La tension permanente qui s’est installée depuis plus d’un an ne peut que fragiliser l’économie nigérienne qui a besoin de stabilité pour prospérer. La question est de savoir s’il faut incriminer l’intransigeance des acteurs sociaux qui luttent contre la vie chère ou l’Etat qui ne montre pas une réelle prédisposition à la négociation.

En tout état de cause, la dernière trouvaille du gouvernement n’est pas faite pour décrisper l’atmosphère. Après avoir tourné les syndicats et ONG pendant plusieurs mois, il n’ a trouvé mieux à faire que de les envoyer discuter directement avec les responsables des principales entreprises du pays. Une façon assez grotesque et bien peu subtile de vouloir se débarrasser de son vis-à-vis.
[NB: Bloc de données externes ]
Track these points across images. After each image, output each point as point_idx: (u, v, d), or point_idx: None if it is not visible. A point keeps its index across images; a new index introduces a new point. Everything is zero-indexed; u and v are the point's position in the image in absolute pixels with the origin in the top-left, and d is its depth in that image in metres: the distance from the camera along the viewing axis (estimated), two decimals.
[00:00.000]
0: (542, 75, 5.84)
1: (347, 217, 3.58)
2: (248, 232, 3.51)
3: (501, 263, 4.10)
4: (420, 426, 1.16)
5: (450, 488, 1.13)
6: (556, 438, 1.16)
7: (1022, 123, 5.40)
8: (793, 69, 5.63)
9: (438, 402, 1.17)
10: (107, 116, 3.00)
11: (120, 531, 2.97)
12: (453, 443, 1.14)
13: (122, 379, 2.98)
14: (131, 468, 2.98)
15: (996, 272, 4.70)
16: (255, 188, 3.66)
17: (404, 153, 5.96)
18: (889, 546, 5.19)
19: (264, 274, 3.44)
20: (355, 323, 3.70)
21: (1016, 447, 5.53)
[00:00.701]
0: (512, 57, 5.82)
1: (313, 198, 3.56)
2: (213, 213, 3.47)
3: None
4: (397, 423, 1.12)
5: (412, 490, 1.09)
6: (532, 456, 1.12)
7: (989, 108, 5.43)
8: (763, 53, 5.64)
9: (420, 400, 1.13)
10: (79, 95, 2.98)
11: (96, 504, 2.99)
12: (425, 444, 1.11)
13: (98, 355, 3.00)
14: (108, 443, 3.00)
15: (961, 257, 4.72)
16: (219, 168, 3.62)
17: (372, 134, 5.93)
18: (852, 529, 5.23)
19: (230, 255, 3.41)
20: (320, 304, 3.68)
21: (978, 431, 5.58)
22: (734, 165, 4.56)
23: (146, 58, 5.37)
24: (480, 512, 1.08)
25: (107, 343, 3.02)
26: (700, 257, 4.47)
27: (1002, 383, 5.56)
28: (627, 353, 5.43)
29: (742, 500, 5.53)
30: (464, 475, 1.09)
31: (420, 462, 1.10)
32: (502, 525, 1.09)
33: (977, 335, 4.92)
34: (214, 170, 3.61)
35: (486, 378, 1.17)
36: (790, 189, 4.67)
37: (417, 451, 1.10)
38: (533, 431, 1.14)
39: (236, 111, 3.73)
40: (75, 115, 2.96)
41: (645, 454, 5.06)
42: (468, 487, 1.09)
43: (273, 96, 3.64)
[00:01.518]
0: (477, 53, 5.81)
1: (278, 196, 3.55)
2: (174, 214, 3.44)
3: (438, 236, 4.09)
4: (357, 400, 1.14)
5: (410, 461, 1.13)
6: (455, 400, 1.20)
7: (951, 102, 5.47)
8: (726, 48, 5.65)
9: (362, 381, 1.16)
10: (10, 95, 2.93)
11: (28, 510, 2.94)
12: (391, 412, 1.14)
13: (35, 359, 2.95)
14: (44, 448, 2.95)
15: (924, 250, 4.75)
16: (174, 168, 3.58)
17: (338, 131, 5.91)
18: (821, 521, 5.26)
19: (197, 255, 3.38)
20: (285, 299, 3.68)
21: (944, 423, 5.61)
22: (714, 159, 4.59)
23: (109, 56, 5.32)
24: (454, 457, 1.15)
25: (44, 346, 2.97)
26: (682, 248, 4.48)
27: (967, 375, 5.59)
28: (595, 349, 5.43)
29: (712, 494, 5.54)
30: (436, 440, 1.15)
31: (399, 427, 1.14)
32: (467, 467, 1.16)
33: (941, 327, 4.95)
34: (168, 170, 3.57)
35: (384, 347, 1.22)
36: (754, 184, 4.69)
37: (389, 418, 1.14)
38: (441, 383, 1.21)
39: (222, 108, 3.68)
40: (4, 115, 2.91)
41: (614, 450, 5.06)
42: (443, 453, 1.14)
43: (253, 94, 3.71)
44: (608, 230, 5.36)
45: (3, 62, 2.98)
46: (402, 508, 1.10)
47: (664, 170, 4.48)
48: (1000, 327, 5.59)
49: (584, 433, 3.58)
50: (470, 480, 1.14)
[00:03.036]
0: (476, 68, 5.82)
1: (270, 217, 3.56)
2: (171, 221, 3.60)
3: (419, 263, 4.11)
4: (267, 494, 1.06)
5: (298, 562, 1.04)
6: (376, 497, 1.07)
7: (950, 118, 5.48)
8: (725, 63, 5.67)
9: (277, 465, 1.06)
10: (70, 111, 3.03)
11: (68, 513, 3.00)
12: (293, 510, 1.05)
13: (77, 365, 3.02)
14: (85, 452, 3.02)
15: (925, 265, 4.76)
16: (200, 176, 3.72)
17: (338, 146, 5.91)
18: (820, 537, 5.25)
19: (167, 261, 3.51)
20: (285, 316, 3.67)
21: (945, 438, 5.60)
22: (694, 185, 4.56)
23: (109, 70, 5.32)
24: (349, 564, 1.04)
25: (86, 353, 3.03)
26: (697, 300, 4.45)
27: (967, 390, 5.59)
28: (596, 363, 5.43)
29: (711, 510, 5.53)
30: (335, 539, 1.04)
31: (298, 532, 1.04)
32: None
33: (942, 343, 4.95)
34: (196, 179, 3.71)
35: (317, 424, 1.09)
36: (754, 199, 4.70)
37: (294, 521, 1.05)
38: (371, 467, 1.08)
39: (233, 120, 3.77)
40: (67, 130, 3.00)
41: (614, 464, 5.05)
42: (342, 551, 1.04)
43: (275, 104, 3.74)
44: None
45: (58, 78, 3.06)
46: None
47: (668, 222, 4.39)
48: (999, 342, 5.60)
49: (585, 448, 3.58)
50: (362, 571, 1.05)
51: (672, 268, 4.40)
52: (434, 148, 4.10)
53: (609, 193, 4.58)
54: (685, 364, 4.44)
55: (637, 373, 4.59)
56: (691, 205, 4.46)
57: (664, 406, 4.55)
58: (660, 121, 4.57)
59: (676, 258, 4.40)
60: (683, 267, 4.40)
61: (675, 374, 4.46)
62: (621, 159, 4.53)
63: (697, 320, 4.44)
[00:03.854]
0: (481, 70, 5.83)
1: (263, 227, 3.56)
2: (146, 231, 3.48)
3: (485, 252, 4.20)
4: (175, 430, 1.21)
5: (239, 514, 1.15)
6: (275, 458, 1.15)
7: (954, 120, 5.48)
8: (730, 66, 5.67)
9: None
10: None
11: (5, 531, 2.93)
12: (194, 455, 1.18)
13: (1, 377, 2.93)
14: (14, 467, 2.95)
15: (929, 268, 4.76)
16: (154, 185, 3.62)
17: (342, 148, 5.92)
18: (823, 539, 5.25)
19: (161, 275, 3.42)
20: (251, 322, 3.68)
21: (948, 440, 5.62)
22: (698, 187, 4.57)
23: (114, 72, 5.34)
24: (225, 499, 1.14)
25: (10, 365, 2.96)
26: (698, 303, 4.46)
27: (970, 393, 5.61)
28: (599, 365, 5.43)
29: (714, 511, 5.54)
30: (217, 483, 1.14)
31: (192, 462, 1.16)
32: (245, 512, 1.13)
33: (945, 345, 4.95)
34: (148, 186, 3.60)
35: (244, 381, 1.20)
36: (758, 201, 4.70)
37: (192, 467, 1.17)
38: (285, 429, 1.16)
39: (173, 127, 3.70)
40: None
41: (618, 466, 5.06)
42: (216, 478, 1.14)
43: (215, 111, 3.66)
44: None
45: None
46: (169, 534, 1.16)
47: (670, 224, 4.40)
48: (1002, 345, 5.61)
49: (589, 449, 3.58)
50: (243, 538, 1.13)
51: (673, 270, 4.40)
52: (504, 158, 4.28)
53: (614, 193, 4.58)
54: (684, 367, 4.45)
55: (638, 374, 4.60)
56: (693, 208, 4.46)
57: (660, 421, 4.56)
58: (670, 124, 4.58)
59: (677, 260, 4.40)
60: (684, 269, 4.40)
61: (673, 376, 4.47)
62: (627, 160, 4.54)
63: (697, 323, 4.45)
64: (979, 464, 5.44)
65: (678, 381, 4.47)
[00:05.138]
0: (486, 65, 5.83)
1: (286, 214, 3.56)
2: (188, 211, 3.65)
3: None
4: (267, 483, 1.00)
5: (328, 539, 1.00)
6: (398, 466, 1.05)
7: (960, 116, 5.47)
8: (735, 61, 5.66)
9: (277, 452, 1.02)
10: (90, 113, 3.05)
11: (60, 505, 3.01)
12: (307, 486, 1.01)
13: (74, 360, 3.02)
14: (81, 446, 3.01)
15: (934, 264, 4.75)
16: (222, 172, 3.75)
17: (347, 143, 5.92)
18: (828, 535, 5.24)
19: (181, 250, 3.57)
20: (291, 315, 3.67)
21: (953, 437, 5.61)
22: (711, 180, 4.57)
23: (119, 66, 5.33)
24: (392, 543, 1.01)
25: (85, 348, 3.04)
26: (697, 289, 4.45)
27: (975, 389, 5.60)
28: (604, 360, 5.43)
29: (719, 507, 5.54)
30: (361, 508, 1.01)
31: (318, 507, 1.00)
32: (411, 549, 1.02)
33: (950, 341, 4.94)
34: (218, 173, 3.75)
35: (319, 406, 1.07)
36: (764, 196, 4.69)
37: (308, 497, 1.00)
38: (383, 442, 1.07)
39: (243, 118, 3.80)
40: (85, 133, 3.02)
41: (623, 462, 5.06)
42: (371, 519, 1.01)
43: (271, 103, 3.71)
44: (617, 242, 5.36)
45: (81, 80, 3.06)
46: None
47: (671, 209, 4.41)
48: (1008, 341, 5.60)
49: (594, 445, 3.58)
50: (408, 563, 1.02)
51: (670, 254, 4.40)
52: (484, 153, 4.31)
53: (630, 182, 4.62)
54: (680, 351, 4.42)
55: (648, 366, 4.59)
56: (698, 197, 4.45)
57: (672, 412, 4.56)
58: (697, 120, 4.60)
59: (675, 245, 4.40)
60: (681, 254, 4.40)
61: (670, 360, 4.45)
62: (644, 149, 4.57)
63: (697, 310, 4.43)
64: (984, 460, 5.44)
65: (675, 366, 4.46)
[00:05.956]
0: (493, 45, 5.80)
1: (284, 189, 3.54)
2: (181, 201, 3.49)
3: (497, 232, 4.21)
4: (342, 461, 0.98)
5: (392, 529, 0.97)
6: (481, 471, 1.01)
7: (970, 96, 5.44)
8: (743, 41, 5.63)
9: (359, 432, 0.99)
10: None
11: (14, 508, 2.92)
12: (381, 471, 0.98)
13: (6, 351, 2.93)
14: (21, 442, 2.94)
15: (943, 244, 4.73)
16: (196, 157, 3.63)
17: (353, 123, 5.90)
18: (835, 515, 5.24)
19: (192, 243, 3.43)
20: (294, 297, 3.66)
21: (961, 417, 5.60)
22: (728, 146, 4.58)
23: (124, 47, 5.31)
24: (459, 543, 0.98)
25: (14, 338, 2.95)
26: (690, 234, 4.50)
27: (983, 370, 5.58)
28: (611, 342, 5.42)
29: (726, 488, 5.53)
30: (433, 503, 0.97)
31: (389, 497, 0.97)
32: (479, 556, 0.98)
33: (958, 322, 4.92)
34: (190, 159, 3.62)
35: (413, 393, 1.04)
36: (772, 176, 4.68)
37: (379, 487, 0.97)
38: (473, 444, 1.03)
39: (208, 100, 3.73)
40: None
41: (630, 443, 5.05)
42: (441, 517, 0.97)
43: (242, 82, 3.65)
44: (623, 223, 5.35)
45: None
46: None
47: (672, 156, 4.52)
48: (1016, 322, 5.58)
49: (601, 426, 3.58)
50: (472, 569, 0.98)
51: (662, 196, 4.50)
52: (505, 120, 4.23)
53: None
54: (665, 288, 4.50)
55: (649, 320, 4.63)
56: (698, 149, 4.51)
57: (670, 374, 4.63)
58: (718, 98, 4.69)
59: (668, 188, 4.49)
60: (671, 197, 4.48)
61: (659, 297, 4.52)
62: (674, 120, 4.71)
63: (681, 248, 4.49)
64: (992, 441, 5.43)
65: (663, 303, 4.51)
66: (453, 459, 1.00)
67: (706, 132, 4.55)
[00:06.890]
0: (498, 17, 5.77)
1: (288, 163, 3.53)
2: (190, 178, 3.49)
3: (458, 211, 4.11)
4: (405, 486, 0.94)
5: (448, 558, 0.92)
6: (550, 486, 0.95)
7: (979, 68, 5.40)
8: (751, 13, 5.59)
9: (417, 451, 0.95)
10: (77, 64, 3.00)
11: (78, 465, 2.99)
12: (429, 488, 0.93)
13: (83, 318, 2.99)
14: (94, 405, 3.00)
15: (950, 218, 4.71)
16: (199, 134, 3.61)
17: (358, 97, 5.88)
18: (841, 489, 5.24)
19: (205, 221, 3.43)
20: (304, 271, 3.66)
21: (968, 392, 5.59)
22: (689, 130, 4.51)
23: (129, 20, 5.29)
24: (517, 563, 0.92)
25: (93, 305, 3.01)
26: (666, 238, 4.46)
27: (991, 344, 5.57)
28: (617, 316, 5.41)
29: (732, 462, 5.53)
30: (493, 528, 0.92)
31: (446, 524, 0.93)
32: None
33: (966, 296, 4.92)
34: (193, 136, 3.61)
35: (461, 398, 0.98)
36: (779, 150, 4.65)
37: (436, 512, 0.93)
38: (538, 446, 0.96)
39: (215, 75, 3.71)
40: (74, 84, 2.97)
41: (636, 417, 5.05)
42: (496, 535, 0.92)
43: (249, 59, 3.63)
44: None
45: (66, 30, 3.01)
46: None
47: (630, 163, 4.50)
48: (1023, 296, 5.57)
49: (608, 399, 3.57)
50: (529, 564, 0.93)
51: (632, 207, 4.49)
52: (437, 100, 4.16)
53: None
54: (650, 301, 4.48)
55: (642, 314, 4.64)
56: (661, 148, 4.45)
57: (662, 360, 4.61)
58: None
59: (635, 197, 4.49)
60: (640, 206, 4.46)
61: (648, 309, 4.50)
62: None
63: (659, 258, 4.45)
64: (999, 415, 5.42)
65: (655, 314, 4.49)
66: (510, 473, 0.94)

En rejetant la patate chaude entre les mains des patrons, les autorités usent de manœuvres de diversion puisque la solution devrait d’abord provenir d’elles, quitte à en confier la mise en œuvre pratique aux techniciens. Certes, les pays africains sont devenus des champions du tout libéralisme-et veulent même être plus royalistes que les rois du capitalisme international-mais est-ce pour autant qu’ils doivent fuir leurs missions régaliennes ?

Dans le cas nigérien, il est clair que cette formule frise le mépris des travailleurs en lutte, qui ne peuvent rien attendre des dirigeants de sociétés qui, eux-mêmes, reçoivent leurs consignes des autorités. D’ailleurs, le gouvernement de Hama Amadou a toujours fait preuve de raideur face à tous ceux qui osent exercer leur droit à la revendication ou à la critique. Les nombreuses atteintes à la liberté de la presse dans ce pays sont l’une des manifestations de cette frilosité.

Le directeur de publication et le directeur de la rédaction de l’hebdomadaire « Le républicain » en font l’amère expérience depuis le 4 août dernier : ils ont été jetés en prison pour « propagation de fausses nouvelles et diffamation contre l’Etat du Niger ». Au-delà donc du bras de fer qui l’oppose au mouvement sociopolitique contre la vie chère, le pouvoir est en réalité allergique à toute forme de contestation.

Et comme tous les régimes autoritaires qui se prévalent de la légitimité que leur a octroyée le suffrage universel, il n’hésite pas à user, au besoin, de la violence, pour briser les velléités de revendication qui sont vite assimilées à de la subversion.

L’autre arme que l’on aime à sortir quand on est acculé, c’est d’ameuter ses militants pour organiser des contre-manifestations afin de faire une démonstration de force. Le parti au pouvoir a également utilisé cette stratégie pour délégitimer le mouvement social.

Bref, le Niger est ainsi pris en otage du fait de calculs politiciens égoïstes de dirigeants plus préoccupés à conserver leur fauteuil qu’à régler les problèmes des citoyens. Dans cette partie de ping-pong, le peuple nigérien demeure, comme c’est toujours le cas, le plus grand perdant. Il n’a que ses yeux pour pleurer, en attendant d’avoir des dirigeants réellement au service de ses intérêts.

Au lieu de prendre le taureau de la déliquescence de l’Etat par les cornes, les dirigeants nigériens ont parfois pratiqué la politique de la fuite en avant en retardant ainsi des solutions à des problèmes qui ne peuvent que s’aggraver.